[Opening Data extracts section]

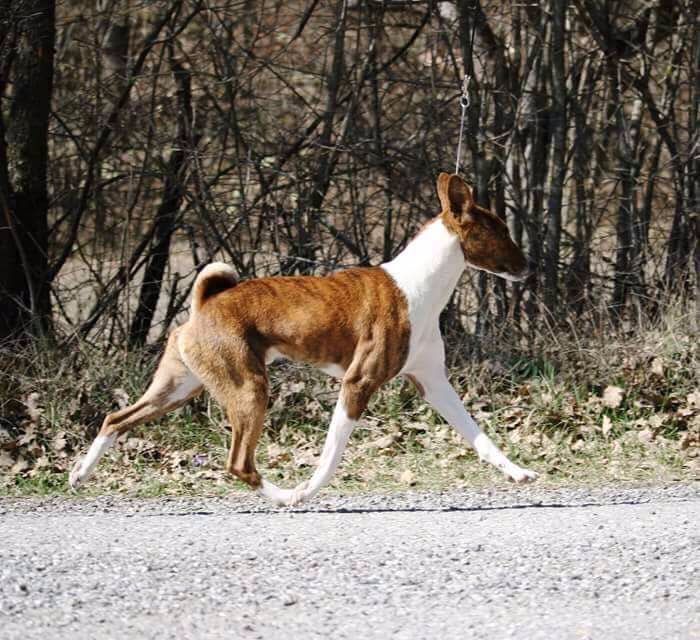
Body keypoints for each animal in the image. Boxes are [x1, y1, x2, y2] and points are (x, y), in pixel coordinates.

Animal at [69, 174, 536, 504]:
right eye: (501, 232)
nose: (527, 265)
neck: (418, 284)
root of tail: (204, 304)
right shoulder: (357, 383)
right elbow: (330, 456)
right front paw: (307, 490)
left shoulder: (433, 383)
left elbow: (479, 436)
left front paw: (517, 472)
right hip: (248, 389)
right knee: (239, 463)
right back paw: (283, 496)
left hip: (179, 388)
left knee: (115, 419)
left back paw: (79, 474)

[Closing Data extracts section]
[Opening Data extracts section]

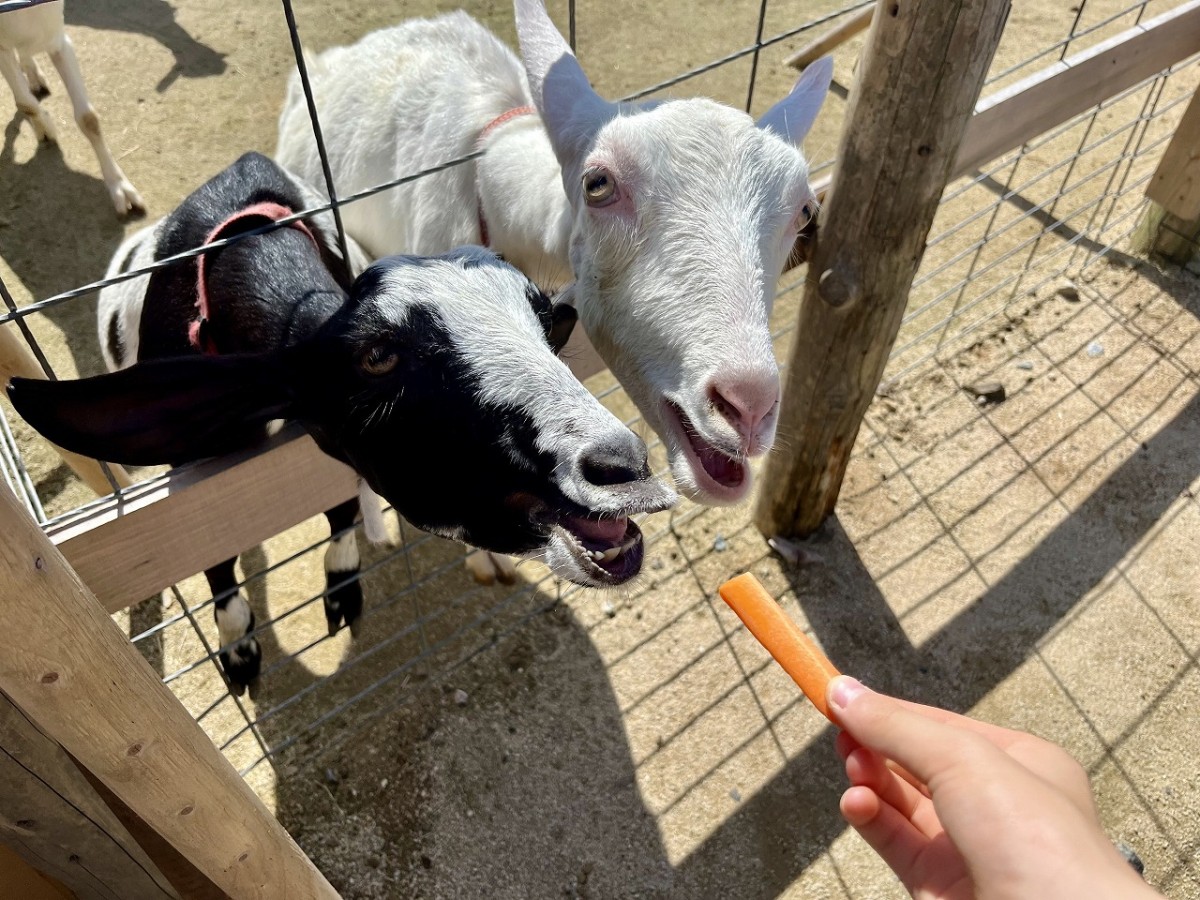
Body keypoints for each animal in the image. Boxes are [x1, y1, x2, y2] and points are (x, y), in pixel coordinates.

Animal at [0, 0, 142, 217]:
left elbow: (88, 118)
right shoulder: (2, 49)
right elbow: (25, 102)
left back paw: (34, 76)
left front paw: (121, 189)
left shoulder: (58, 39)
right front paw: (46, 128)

[Closing Data extracts section]
[Opening Data extracts section]

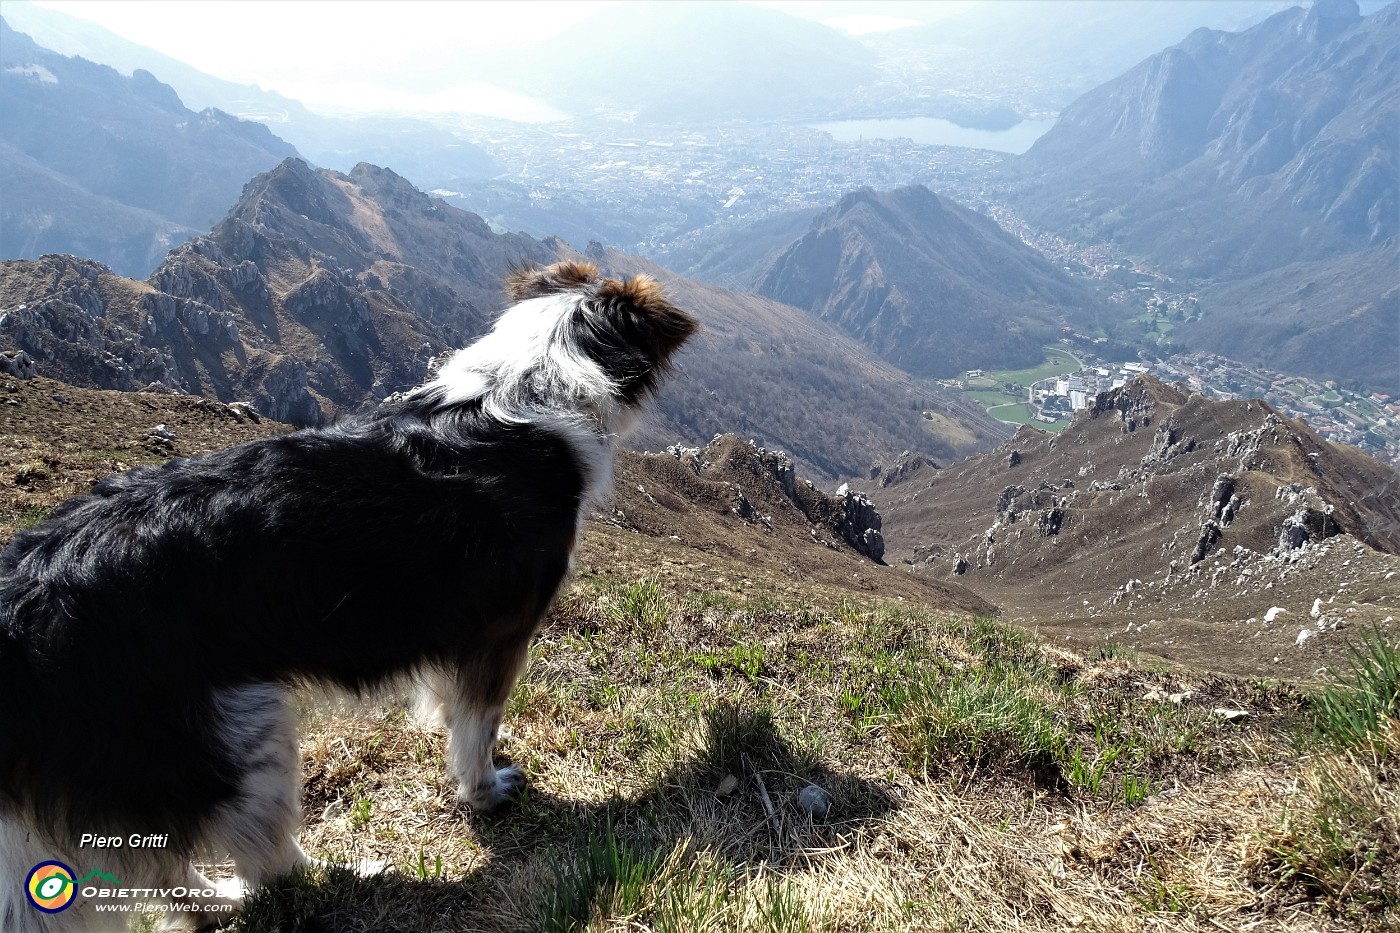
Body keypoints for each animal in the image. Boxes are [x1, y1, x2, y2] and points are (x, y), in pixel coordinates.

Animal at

[Closing Data extracts section]

To do => Write out exactly the lines that fall from the line with "right elbow: (25, 102)" to the line with "right front paw: (46, 128)" in the records above, keeping both ends.

Answer to the problem =>
right elbow: (25, 102)
left back paw: (34, 76)
left front paw: (121, 189)
left shoulder: (58, 39)
right front paw: (46, 128)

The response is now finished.